DALLAS — Coach Rick Carlisle needed only two words to sum up his first impression of Nerlens Noel: “Good trade.”

It was indeed a dandy Dallas Mavericks debut for the young big man, from the warm welcome Noel received from the home crowd to the steal and dagger dunk he threw down in the final minute of the 96-83 victory Saturday night over the New Orleans Pelicans.

Noel put up pretty nice numbers in 30 minutes off the bench, scoring nine points and grabbing 10 rebounds. But it’s not as simple as scanning the line in the box score to understand his impact. The Mavs see him as a young version of 2011 champion Tyson Chandler, an energizing, high-rising center whose value is much more about defensive disruption and offensive spacing than traditional statistics.

“They do it with speed, with athleticism, with length, with good hands on defense,” Dirk Nowitzki said. “I can definitely see some of the same stuff.”

Noel never got the opportunity to fully tap into his potential during a frustrating nearly four years in Philadelphia. He struggled with injuries and got stuck in a big-man logjam with the 76ers, which is why he described himself as “ecstatic” to learn that he was being dealt with Dallas, which pounced on the chance to trade for a 22-year-old lottery pick at a bargain price.

“Oh man, I think it’s a very fresh start,” Noel said. “Probably was needed.”

The same can be said for his new team. Dallas has been in desperate need of young potential foundation pieces for years. They’ve got at least a pair now, with Noel joining 24-year-old Harrison Barnes.

Barnes, a role player in Golden State, has blossomed since given the opportunity to be a go-to guy with the Mavs. Noel’s scoring average will probably not similarly soar with the Mavs, but it doesn’t have to for him to make a major impact for the foreseeable future.

Noel’s ability to roll hard to the rim and finish represents a critical element that the Mavs’ offense has mostly lacked for the last few years. It’s not a coincidence that Nowitzki had such an efficient offensive night against the Pelicans, scoring 18 points on 8-of-12 shooting. A few of those buckets came on wide-open looks, with Nowitzki doing nothing but spotting up on the weak side, benefiting from his man being sucked into the lane by Noel diving to the rim.

“He had an impact on offense even in situations where he wasn’t touching the ball,” Carlisle said.

“We’re all going to have to learn how to throw lob passes,” Barnes said with a smile.

There will be plenty of nights that Noel, who has a rare combination of hops and hands, gets multiple blocks and steals.
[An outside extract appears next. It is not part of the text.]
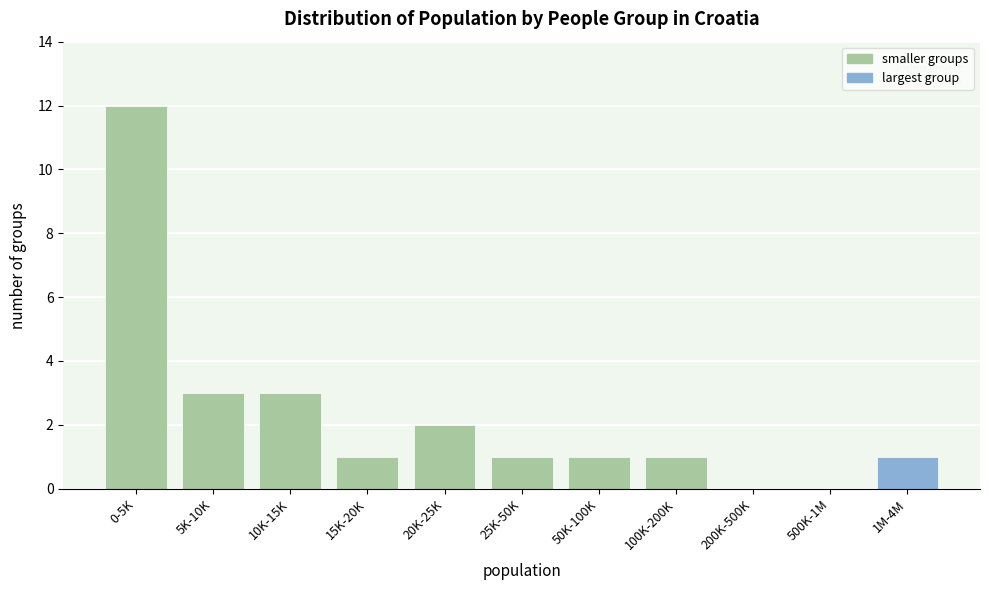

Reading left to right, extract all data points from this chart.

0-5K=12	5K-10K=3	10K-15K=3	15K-20K=1	20K-25K=2	25K-50K=1	50K-100K=1	100K-200K=1	200K-500K=0	500K-1M=0	1M-4M=1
This wasn’t one of them, but his defensive activity made a major difference regardless. The Pelicans, who feature All-Star bigs Anthony Davis and DeMarcus Cousins, were pathetic offensively (82.2 points per 100 possessions) when Noel was on the floor.
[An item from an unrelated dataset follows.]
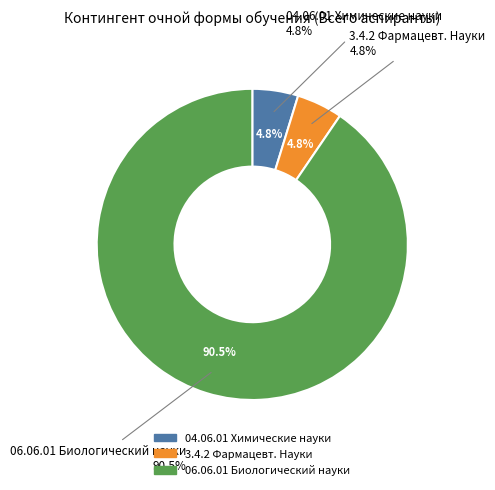

How many slices are in this pie chart?

3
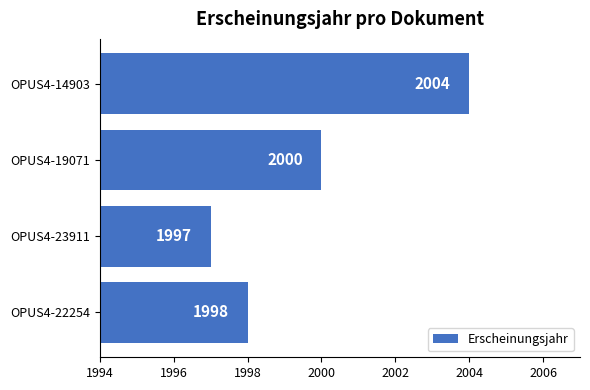

What is the difference between the maximum and minimum values?

7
Check out the team site for more game coverage

Check out the team site for more game coverage

Noel still hasn’t had a practice with the Mavs, prepping for his Dallas debut by meeting with coaches Saturday morning and afternoon, but he knows exactly how he can help this team. Like any young player, he wants to develop his skills and expand his game, but Noel understands the value of being a simple, springy, screen-and-roll threat on offense and a dominant, versatile defender.

How exactly Noel fits in the Mavs’ rotation for the rest of the season remains to be determined. That’s a somewhat complicated situation, considering that the Mavs have had the most success this season with their 38-year-old legend starting at center. Carlisle said he doesn’t consider Nowitzki coming off the bench to be “a good option,” and considers Barnes’ natural position to be power forward.

“Noel’s going to be the starting center here,” Carlisle said, but he’s talking about the future, not necessarily the rest of this season. “I do think he’ll get some starts this year. I just can’t tell you when or how frequently or exactly how it’s going to go. That’s the truth.”

It’s not an issue that Noel is losing any sleep over, particularly not after averaging less than 20 minutes per game behind Joel Embiid in Philadelphia this season.

“I’m a competitive person, but I’m an understanding person,” Noel said. “I understand the situation. It’s nothing but, what can I do to help the team?”

What can Noel do to help? He displayed a lot of ways to do that in his Dallas debut.